O petróleo do pré-Sal só é processado pela Refinaria Abreu e Lima, que foi desenhada especificamente para ele. É por isso que ele é quase todo exportado, inclusive com preço menor que o tipo Brent. Esse, portanto, seria um forte argumento da estatal.
Deve-se reconhecer que o projeto, de fato, inova ao colocar na conta da Petrobras a despesa de um fundo de equalização em lugar de, por exemplo, destinar outras fontes como dividendos e até mesmo royalties e participação especial.
Mas terá problemas com os acionistas da empresa.
Como hoje a Petrobras quem mais acionistas estrangeiros do que brasileiros devido a sua rentabilidade, naturalmente, eles vão questionar isso na Bolsa de Nova Iorque onde a Petrobras também tem suas ações negociadas.
O problema é que a questão virou um debate político sem muita consistência técnica, inclusive, dos governadores no Confaz. A ideia de um fundo de amortização é boa, mas custa caro e leva tempo para ser implantada.
Tem uma outra coisa que é muito importante Os números da estatal em relação ao consumo de petróleo importado são colossais. Até setembro, segundo o balanço da Petrobras, somente a conta de importação somou US$ 13 bilhões.
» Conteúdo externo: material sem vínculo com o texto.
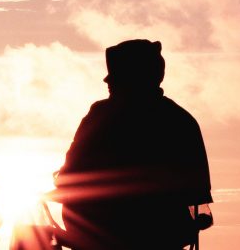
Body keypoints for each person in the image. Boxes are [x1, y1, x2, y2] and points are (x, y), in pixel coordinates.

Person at [54, 40, 214, 250]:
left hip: (99, 234)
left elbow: (69, 174)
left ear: (128, 80)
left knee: (31, 233)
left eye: (115, 80)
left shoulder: (101, 116)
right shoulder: (182, 120)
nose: (108, 85)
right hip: (167, 235)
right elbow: (199, 193)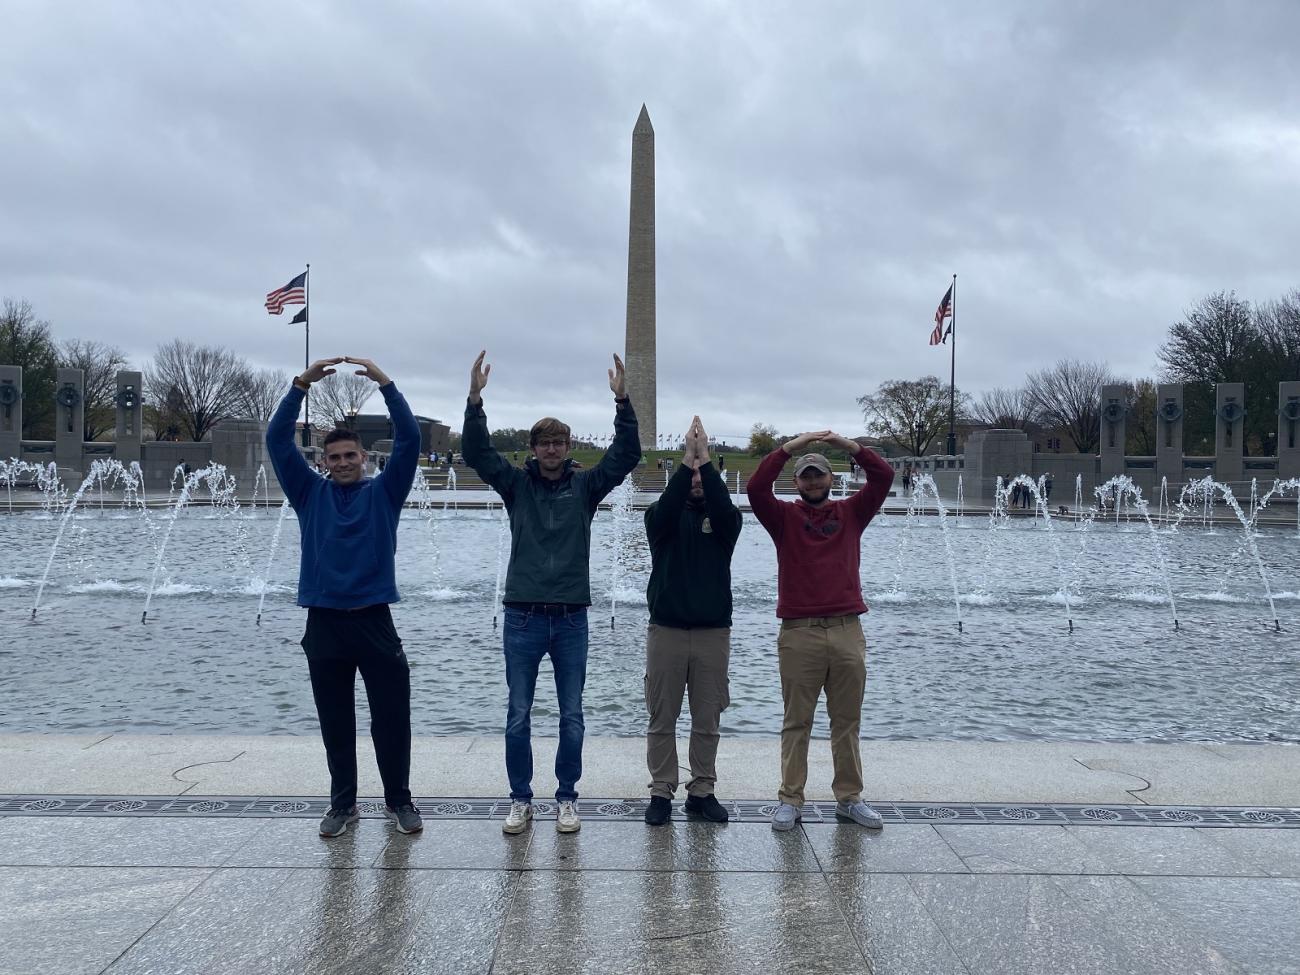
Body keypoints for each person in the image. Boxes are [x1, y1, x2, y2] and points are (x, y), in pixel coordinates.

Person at [462, 349, 640, 835]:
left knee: (572, 716)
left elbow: (627, 456)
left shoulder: (585, 489)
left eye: (560, 442)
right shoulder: (515, 487)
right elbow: (477, 454)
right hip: (521, 616)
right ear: (534, 447)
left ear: (567, 446)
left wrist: (622, 401)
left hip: (569, 619)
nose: (553, 449)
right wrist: (475, 401)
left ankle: (566, 797)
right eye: (545, 442)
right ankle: (520, 798)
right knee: (518, 714)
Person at [266, 355, 423, 838]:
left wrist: (386, 385)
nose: (341, 463)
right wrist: (299, 386)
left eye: (349, 456)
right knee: (336, 720)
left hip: (375, 619)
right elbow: (276, 440)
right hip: (325, 624)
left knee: (391, 718)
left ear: (363, 458)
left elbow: (411, 439)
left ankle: (400, 801)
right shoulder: (309, 494)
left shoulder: (385, 493)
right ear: (323, 462)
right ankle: (343, 804)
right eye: (333, 458)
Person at [746, 430, 895, 831]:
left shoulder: (852, 513)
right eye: (805, 476)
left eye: (819, 475)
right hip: (799, 631)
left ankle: (849, 797)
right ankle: (790, 799)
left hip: (847, 628)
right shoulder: (783, 518)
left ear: (831, 479)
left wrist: (849, 447)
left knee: (847, 720)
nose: (813, 481)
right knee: (797, 721)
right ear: (796, 482)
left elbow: (883, 476)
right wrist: (791, 447)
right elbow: (756, 488)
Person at [642, 416, 743, 826]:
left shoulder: (725, 523)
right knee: (661, 718)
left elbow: (722, 508)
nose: (697, 480)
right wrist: (688, 462)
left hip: (712, 632)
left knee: (707, 719)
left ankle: (702, 789)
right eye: (692, 476)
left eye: (703, 474)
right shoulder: (660, 518)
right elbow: (666, 510)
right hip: (666, 630)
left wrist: (706, 463)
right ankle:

Em 2020 a Petrobras pagou R$ 128,7 bilhões em tributos e participações governamentais. Ela pagou R$ 57,3 bilhões em tributos próprios de suas operações e R$ 32,2 bilhões em participações governamentais e ainda R$ 39,2 bilhões em tributos retidos de terceiros, no caso os Estados. A Petrobras é um dos contribuintes mais expressivos da economia brasileira.
Em 2020, o valor total recolhido a título de participações governamentais foi de R$ 32,2 bilhões, composto, majoritariamente, por royalties (R$ 17 bilhões) e participação especial (R$ 15 bilhões).
Imagina um fundo com caixa robusto para suportar isso?